Auszug:
____________________

Mit der Aussicht darauf, die weltbekannte Bleder «Kremšnita» zu essen, konnten wir sogar die Kinder für den Spaziergang vom Parkplatz in die Stadt begeistern und so steuerten wir direkt in die erste Bäckerei um so ein süsses Stück als Probiererli zu kaufen. Einen gemütlichen Schattenplatz am See mit Blick auf die schöne Insel suchten wir allerdings vergebens. Stattdessen fanden wir Verbotsschilder für alles Mögliche und gestresste Touris, ebenfalls auf der Suche nach einem freien Bänkli im Schatten oder dem besten Fotospot fürs Selfie mit der Insel.

Von den Gegebenheiten nun doch noch rebellisch geworden, setzten wir uns halb auf den Rasen, halb auf den Weg (denn wo sollten wir sonst hin, um unser verbotenes «Picknick» zu geniessen?) und stürzten uns auf die Kremšnita. 2 von 4 fanden sie köstlich, ratet mal wer!..

Die Kinder rechneten zusammen, wie viel Bussgeld wir nun für diesen Verstoss hätten zahlen müssen: satte 800 Euro. ..und das Math-Spiel zog sich noch ein paar hypothetische Verstösse weiter, so weit in die Höhe, bis wir die Reise wohl wegen Bankrott hätten abbrechen müssen.

Nach dem Pflichtfoto, wenn wir schon mal da sind, wagten wir uns an den steilen Aufstieg zur Bleder Burg «Blejski Grad» um auch noch den Ausblick von oben zu haben. Für diese hätten wir dann Eintritt bezahlen müssen, was uns doch zu wenig wichtig war. Ausserdem hatten wir einen Termin.

____________________

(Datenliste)
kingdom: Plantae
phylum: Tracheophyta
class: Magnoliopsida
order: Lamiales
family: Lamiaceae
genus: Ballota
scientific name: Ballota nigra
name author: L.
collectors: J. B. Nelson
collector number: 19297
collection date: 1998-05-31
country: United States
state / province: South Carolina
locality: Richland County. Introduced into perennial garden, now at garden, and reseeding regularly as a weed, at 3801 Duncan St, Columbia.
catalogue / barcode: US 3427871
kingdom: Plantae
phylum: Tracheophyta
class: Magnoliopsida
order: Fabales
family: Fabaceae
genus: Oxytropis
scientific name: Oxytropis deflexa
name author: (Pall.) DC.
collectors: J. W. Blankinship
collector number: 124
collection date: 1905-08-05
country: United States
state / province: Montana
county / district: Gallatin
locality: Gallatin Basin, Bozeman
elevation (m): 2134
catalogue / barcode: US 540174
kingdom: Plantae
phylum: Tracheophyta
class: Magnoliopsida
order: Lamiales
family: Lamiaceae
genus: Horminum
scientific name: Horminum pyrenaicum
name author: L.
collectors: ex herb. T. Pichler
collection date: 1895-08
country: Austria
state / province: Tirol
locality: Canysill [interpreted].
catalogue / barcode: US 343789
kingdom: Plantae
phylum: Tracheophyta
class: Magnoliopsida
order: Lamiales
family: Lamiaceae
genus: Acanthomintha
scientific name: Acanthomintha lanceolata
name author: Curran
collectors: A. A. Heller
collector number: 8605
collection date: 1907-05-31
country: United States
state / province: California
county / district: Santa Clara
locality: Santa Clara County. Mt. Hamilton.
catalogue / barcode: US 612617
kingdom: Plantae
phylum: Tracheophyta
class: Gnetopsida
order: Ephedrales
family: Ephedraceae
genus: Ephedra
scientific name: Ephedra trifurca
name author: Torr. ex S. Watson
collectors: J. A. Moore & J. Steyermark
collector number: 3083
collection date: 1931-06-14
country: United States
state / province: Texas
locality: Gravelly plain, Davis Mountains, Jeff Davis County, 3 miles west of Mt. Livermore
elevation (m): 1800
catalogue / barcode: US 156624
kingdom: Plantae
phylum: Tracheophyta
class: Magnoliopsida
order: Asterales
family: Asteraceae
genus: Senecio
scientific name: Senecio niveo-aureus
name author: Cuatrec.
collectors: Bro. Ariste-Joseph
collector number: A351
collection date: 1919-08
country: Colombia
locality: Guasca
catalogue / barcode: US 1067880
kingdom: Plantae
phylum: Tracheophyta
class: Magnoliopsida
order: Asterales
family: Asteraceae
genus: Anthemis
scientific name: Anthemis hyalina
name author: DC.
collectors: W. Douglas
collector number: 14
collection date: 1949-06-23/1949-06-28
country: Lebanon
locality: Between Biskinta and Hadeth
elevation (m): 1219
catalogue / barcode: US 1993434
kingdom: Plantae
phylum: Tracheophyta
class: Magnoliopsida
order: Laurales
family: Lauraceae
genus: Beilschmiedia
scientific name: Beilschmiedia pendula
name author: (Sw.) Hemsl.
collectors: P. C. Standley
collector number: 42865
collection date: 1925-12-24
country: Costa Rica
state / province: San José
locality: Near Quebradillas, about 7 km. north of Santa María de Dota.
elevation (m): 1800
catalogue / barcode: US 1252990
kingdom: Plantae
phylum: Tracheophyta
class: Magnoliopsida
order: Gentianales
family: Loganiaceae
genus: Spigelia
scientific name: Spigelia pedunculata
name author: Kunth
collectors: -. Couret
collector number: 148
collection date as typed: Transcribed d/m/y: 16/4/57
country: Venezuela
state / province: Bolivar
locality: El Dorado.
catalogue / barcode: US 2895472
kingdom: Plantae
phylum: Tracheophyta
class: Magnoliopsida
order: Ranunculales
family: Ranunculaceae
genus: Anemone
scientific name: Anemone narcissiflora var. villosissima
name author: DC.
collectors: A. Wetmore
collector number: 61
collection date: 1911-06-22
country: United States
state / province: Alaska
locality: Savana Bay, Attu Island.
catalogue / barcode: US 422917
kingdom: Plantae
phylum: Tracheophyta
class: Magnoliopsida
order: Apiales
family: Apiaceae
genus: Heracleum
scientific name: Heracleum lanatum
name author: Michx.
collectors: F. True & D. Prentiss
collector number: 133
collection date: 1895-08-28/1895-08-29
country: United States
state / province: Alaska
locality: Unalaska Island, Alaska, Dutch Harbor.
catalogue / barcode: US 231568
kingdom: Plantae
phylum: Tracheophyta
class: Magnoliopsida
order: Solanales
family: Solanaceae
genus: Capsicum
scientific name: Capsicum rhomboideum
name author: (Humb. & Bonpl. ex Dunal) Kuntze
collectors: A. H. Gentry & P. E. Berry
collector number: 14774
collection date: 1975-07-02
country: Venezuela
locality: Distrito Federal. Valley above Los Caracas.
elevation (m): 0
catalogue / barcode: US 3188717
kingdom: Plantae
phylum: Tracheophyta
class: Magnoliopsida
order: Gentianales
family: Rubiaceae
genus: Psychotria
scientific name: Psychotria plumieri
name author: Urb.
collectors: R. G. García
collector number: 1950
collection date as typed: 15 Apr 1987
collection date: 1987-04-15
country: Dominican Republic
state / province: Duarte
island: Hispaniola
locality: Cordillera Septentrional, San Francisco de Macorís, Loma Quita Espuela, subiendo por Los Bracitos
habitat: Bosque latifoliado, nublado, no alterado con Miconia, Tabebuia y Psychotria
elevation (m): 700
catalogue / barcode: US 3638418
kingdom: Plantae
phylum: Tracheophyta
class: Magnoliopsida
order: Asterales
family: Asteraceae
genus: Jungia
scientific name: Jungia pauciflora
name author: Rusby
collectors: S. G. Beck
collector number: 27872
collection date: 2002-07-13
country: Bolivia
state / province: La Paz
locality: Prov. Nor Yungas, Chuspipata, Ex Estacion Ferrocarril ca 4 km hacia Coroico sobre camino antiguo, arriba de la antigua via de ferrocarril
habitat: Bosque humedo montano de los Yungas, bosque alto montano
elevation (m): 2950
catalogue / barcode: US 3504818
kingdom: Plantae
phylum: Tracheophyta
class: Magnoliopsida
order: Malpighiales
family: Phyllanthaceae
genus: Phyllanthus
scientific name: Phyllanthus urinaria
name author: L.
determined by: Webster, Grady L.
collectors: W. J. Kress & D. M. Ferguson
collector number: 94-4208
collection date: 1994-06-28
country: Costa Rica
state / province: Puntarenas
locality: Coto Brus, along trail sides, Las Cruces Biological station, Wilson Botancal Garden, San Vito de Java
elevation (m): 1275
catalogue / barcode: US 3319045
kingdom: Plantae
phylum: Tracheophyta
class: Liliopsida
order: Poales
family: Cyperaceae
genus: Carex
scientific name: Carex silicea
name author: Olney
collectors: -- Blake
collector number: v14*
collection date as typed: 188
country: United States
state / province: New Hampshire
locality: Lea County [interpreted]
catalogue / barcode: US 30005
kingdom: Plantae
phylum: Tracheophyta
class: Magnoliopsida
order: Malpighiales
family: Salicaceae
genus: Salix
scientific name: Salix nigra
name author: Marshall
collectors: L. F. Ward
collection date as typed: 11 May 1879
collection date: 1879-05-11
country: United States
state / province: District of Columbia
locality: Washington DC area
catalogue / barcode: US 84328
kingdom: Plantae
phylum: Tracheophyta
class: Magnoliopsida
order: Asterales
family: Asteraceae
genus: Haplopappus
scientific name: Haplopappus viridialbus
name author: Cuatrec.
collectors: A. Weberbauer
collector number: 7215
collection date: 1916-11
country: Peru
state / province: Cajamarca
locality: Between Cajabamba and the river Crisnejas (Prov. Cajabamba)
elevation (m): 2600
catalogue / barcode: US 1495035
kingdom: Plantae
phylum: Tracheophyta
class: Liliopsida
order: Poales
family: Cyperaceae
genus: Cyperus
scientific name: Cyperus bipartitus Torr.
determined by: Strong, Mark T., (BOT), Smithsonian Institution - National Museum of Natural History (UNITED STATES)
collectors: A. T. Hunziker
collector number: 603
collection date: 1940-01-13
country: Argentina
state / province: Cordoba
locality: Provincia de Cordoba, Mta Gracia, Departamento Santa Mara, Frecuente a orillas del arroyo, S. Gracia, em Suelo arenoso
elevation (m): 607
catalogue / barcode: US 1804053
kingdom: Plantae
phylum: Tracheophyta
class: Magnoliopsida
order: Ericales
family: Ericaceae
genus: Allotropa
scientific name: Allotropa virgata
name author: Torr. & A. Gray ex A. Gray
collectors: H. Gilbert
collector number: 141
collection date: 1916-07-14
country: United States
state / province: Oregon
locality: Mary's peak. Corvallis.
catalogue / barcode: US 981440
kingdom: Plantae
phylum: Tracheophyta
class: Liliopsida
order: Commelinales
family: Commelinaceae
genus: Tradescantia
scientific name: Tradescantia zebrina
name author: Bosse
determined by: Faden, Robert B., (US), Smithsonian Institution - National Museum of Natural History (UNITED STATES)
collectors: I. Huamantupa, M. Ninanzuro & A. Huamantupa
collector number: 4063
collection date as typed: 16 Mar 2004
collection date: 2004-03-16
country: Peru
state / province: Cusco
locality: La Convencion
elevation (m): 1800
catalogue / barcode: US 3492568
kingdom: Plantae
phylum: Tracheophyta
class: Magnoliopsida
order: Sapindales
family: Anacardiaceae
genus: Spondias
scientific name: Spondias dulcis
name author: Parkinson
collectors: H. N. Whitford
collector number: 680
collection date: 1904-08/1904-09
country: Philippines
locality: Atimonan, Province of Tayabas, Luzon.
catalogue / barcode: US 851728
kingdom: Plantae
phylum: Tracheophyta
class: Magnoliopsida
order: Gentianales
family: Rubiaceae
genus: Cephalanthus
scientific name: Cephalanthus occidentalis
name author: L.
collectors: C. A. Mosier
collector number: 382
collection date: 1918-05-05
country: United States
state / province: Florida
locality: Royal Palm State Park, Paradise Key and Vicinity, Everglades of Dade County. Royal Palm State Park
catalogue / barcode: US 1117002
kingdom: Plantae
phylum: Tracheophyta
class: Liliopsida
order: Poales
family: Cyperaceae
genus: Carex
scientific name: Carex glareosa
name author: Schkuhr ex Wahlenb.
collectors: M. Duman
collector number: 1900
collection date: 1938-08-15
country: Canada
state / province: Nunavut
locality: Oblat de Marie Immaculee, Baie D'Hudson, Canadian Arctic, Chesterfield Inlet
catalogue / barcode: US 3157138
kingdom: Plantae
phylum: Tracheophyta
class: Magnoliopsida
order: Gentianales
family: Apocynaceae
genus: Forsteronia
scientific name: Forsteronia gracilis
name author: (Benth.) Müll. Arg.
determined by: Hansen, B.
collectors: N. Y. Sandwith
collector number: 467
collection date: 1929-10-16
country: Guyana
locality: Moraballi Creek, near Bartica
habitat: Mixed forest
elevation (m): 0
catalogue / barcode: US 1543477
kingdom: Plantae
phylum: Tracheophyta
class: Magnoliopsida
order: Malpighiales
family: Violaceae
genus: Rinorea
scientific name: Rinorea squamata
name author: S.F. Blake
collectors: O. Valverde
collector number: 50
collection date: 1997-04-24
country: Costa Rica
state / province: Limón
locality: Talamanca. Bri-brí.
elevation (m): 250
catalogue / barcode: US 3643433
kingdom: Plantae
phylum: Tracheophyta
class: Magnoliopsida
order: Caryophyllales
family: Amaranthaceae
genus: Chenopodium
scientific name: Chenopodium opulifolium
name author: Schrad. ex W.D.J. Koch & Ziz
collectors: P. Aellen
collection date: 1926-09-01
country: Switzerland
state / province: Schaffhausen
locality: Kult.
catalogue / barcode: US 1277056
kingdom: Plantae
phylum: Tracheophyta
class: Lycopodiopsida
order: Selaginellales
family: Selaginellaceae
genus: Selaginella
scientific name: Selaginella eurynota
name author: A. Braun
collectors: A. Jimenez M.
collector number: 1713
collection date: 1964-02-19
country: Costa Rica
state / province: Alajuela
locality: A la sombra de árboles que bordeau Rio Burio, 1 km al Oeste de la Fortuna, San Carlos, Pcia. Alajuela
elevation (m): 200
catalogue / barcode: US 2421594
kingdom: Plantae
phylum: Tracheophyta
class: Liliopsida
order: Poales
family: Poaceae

____________________

Schriftliche Aufgabe: Nenne alle Ausdrücke, die im Auszug zwischen den Anführungszeichen « » stehen, und führe jeden nur einmal auf.

Antwort zur Aufgabe: Kremšnita, Picknick, Blejski Grad